Iraqi interior minister Nuri Badran has called on Lebanon to release 19.5 billion new Iraqi dinars (about 19 million dollars) seized this week at Beirut airport, a newspaper said Saturday.
In a letter published by An Nahar, Badran asked his Lebanese counterpart Elias Murr to free the people detained in connection with the case and release the money seized with them.
He said a private plane arrived in Beirut on January 14 with 19.5 billion Iraqi dinars in cash from a company called Laru to be delivered to a businessman running an exchange company in Beirut.
"This sum of money belongs to the company Laru which is carrying out urgent contracts for the Iraqi interior ministry to provide very important and sensitive equipment," Badran said.
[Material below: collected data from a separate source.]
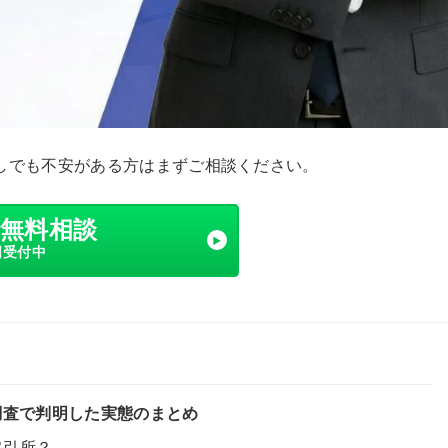
しでも不安がある方はまずご相談ください。
で無料相談
日受付中
欺？独自調査で判明した実態のまとめ
偽取引所？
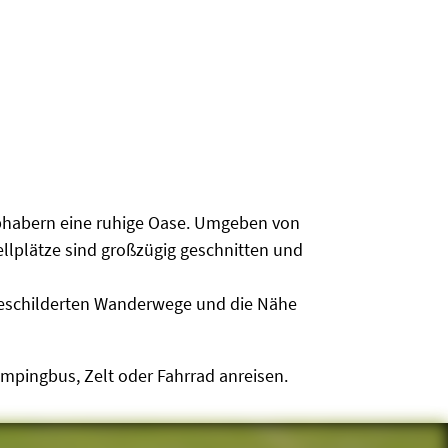
ebhabern eine ruhige Oase. Umgeben von
llplätze sind großzügig geschnitten und
geschilderten Wanderwege und die Nähe
mpingbus, Zelt oder Fahrrad anreisen.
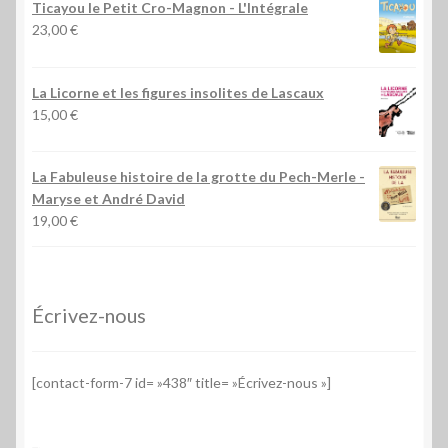
Ticayou le Petit Cro-Magnon - L'Intégrale
23,00
€
La Licorne et les figures insolites de Lascaux
15,00
€
La Fabuleuse histoire de la grotte du Pech-Merle
-
Maryse et André David
19,00
€
Écrivez-nous
[contact-form-7 id= »438″ title= »Écrivez-nous »]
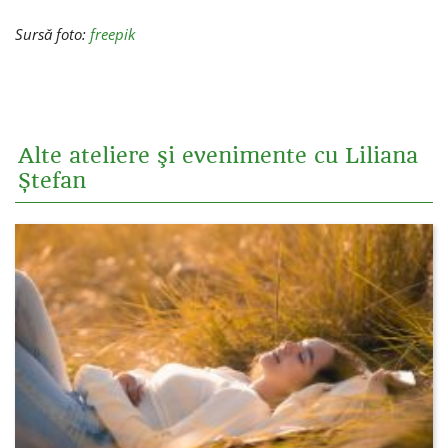
Sursă foto:
freepik
Alte ateliere şi evenimente cu Liliana
Ștefan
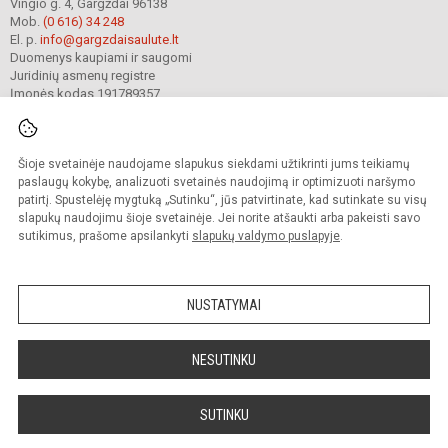
Vingio g. 4, Gargždai 96138
Mob.
(0 616) 34 248
El. p.
info@gargzdaisaulute.lt
Duomenys kaupiami ir saugomi
Juridinių asmenų registre
Įmonės kodas 191789357
Šioje svetainėje naudojame slapukus siekdami užtikrinti jums teikiamų
© 2023. Gargždų lopšelis-darželis „Saulutė“. Visos teisės saugomos.
Kopijuoti turinį be raštiško įstaigos administracijos sutikimo griežtai draudžiama.
paslaugų kokybę, analizuoti svetainės naudojimą ir optimizuoti naršymo
patirtį. Spustelėję mygtuką „Sutinku“, jūs patvirtinate, kad sutinkate su visų
Prieinamumo paraiška
Slapukų valdymas
slapukų naudojimu šioje svetainėje. Jei norite atšaukti arba pakeisti savo
sutikimus, prašome apsilankyti
slapukų valdymo puslapyje
.
Sumanus būdas atnaujinti
mokyklos interneto
svetainę
NUSTATYMAI
NESUTINKU
SUTINKU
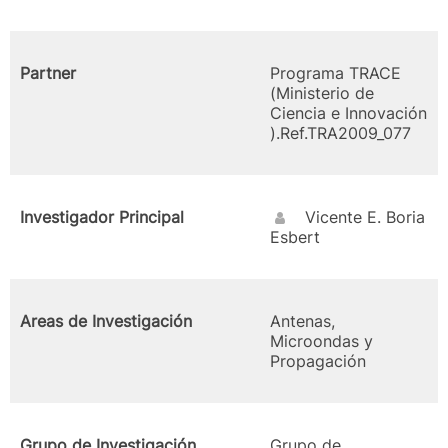
Partner
Programa TRACE
(Ministerio de
Ciencia e Innovación
).Ref.TRA2009_077
Investigador Principal
Vicente E. Boria
Esbert
Areas de Investigación
Antenas,
Microondas y
Propagación
Grupo de Investigación
Grupo de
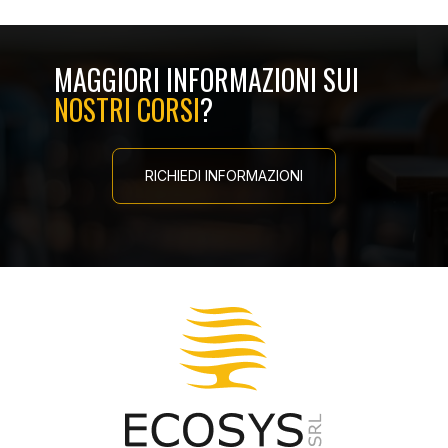
MAGGIORI INFORMAZIONI SUI
NOSTRI CORSI
?
RICHIEDI INFORMAZIONI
Judicial sources here said four Lebanese nationals were detained and the cash seized after the plane arrived in Beirut from Baghdad on suspicion the money could be connected to a currency speculation scheme.
Prominent Lebanese attorney Edmond Naim, a former governor of the Central Bank of Lebanon, told An Nahar it was not illegal to bring currencies in cash into the country.
"This is a fundamental law in the Lebanese state," he said.
Iraqi central bank officials have conceded that large quantities of the new dinar, particularly easily-carried 25,000 notes, may be being smuggled to neighbouring countries.
Smuggling of the new dinars out of Iraq by traders hoping to make hefty gains, notably when Iraq's economy improves and its oil exports increase, has caused the currency's value to spike wildly.